LCE montre des gens qui ont compris qu’il y a la générosité de la Croix. Ils en sont bénéficiaires. Les cinq vitraux au cœur de cette chapelle parlent de la générosité de Jésus., LCE parle d’Espérance au cœur de l’épreuve.
Quel parallèle peut-on faire avec le Pape François ?
Le grand rabbin de Buenos Aires a dit du nouveau Pape : « il vit ce qu’il prêche », y compris auprès des prêtres les plus menacés et de ceux qui ont le plus besoin. La figure de Pierre nous rappelle à des fondamentaux de la foi chrétienne ; c’est Saint Paul qui dit : « quand je suis faible, c’est alors que je suis fort. » L’un des premiers gestes du Pape François a été de laver les pieds de jeunes adolescents, détenus dans un centre, pour qu’ils reprennent leur chemin de dignité. Le christianisme est d’abord une religion de la fragilité, a écrit le dit le Pape Benoît XVI !

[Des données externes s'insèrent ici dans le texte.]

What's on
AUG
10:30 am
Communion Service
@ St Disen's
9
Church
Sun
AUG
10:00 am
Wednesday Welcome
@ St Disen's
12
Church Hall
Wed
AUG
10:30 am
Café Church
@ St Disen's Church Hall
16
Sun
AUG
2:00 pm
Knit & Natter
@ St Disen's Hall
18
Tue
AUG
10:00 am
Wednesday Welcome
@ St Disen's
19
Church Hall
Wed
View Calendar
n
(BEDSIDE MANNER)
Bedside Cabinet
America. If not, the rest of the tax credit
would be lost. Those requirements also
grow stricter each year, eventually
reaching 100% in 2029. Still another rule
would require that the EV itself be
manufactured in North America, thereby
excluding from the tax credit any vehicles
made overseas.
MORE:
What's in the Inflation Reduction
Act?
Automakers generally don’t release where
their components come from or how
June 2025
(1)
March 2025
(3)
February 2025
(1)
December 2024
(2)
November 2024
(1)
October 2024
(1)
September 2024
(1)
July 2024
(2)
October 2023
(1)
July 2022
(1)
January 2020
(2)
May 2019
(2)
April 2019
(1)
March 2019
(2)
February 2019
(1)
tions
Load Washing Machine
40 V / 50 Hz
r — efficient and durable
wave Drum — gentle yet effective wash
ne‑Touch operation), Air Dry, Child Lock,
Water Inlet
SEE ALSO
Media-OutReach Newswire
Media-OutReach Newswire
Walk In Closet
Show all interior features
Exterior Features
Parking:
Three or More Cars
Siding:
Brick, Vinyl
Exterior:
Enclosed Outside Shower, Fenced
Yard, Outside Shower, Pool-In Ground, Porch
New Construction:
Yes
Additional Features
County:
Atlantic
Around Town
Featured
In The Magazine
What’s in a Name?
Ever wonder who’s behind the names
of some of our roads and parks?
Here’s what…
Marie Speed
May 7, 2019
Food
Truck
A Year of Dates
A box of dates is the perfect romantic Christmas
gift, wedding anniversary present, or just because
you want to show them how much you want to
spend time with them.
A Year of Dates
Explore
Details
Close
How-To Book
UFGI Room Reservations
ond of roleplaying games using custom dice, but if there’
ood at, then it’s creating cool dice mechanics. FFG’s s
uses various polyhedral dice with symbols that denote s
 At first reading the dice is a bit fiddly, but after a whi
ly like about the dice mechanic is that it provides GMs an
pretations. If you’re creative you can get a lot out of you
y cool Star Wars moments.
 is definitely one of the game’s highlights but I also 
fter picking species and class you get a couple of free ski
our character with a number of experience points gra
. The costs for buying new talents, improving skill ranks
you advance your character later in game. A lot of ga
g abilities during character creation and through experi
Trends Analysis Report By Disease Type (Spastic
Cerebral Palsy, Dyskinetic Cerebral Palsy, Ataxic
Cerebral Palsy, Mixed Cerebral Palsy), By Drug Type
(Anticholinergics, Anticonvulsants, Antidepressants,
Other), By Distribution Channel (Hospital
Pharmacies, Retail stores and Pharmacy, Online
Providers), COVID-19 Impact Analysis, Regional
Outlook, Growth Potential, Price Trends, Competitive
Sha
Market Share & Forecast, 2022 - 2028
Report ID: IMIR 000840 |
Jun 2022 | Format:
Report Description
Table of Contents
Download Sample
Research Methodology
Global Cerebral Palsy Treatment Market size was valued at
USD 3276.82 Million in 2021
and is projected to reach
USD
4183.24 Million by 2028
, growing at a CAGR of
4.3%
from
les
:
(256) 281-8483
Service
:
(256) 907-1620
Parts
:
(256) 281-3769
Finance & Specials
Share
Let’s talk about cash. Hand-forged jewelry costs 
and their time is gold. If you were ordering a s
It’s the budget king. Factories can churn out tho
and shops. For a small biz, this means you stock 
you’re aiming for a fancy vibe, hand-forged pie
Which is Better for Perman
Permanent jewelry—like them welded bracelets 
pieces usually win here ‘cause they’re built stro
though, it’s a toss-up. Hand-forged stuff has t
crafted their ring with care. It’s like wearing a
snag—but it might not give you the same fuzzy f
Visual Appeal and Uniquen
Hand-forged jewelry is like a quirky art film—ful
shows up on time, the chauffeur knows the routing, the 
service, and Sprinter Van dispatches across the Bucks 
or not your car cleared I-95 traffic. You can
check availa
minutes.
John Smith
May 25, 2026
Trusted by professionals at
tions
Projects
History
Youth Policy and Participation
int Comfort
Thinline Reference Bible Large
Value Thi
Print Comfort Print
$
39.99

Pierre a renié Jésus, Judas aussi. Qu’est-ce qui distingue l’un de l’autre ?
Judas s’est emmuré dans son refus. Jésus lui a aussi révélé sa faiblesse, il l’a transpercé de son regard. Mais Judas a refusé la rédemption que Pierre, lui, a acceptée. C’est l’histoire du bon et du mauvais larrons. L’un s’emmure, l’autre accepte une brèche dans sa vie. Le regard de Jésus sur Pierre est libérateur ; au cœur du drame, Pierre en pleure. Il y a des larmes de rédemption.
Pourquoi Jésus a-t-il choisi Pierre pour bâtir son église ?
La question n’est pas tellement celle-là. Nous pouvons nous souvenir de la parabole des talents : je ne serai pas jugé sur le nombre de talents, mais sur ce que j’en ai fait. La figure de Pierre est choisie pour être un modèle. Pierre était un pêcheur de Galilée. Jésus l’a invité à le suivre : « je ferai de toi un pêcheur d’hommes. » Il lui fait faire un parcours au bénéfice des autres. Il lui dit : « j’ai prié pour toi afin que tu ne défailles pas. » Cette fragilité doit permettre d’être plus lucide, plus humble, plus fort. C’est la force de l’humilité que l’on retrouve de façon flagrante chez le Pape François , et qui en fait le successeur de Pierre pour aujourd’hui.